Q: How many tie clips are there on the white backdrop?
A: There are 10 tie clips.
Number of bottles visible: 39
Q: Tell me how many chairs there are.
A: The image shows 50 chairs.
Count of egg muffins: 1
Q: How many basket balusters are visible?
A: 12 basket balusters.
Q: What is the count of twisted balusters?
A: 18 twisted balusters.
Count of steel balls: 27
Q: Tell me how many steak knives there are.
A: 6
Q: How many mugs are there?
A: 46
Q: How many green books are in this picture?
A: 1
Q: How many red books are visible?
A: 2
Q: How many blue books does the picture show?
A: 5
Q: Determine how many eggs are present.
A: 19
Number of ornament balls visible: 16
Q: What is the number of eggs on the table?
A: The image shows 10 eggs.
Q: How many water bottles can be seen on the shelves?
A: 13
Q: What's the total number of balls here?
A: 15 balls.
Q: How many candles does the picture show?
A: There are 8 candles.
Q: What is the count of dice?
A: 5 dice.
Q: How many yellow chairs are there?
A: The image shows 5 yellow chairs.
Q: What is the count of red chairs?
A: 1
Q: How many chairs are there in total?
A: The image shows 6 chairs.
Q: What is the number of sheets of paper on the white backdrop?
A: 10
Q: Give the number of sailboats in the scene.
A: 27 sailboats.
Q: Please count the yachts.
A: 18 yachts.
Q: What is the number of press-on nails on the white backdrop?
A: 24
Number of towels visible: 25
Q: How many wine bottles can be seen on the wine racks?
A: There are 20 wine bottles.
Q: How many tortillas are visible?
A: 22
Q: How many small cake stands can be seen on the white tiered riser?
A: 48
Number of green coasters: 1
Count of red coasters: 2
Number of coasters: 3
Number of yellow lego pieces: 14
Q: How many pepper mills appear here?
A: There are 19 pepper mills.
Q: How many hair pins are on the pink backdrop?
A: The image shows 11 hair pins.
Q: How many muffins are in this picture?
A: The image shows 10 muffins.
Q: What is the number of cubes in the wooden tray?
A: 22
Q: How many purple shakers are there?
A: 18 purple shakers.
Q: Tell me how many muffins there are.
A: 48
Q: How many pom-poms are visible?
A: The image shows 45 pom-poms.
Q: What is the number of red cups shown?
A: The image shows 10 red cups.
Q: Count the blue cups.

-------------------------

_Exercise directions_
Pick out every line in the rows above that contains the word "clips" and copy each one.

_Full answer_
Q: How many tie clips are there on the white backdrop?
A: There are 10 tie clips.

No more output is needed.